Background: Adiponectin is an insulin-sensitizing hormone secreted by adipocytes. Levels of adiponectin are inversely associated with adiposity and insulin resistance. Because both adiposity and insulin resistance have been associated with risk of colorectal cancer, we hypothesized that adiponectin is associated with colorectal carcinogenesis.
Methods: We evaluated the association between adiponectin and colorectal cancer among 18 225 men in the Health Professionals Follow-up Study who provided blood samples in 1994. Between blood collection and January 31, 2002, 179 incident colorectal cancer cases occurred. Each case patient was matched to two control subjects on year of birth and date of blood draw. Information on lifestyle factors and diet was collected using biennial questionnaires and food frequency questionnaires. Logistic regression models were used to estimate relative risks (RRs) and confidence intervals (CIs). All statistical tests were two-sided.

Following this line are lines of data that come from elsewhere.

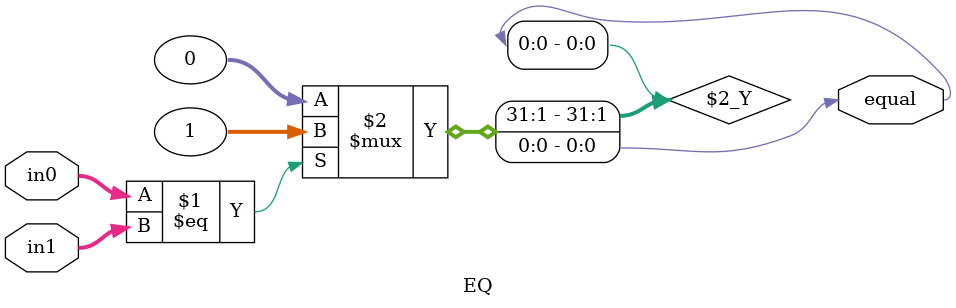
<source format=v>
`timescale 1ns / 1ps


//EQUALITY COMPARATOR
module EQ #(parameter WL=32)
(input[WL-1:0] in0, in1, output equal);

    assign equal = (in0 == in1)? 1:0;
endmodule

</source>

Results: We observed a statistically significant inverse association between plasma adiponectin levels and risk of colorectal cancer (for the highest quintile [Q5] versus the lowest quintile [Q1], RR = 0.42, 95% CI = 0.23 to 0.78; P(trend) = .01). The association was only slightly attenuated after adjustment for body mass index (Q5 versus Q1, RR = 0.48, 95% CI = 0.25 to 0.90; P(trend) = .04) or for body mass index and other major risk factors for colorectal cancer (family history, physical activity, multivitamin use, smoking, alcohol, aspirin use, history of endoscopy, dietary calcium, folate, vitamin E, and vitamin D; Q5 versus Q1, multivariable RR = 0.50, 95% CI = 0.26 to 0.97; P(trend) = .08). Relative risks were not linear in any of the analyses; the second quintile had a lower relative risk than the lowest quintile, but further decreases in risk were not evident with increasing levels of adiponectin.
Conclusions: In this prospective nested case-control study, men with low plasma adiponectin levels had a higher risk of colorectal cancer than men with higher levels. More prospective observational studies, particularly in women, and mechanistic studies are required to fully understand the relationship between adiponectin and carcinogenesis.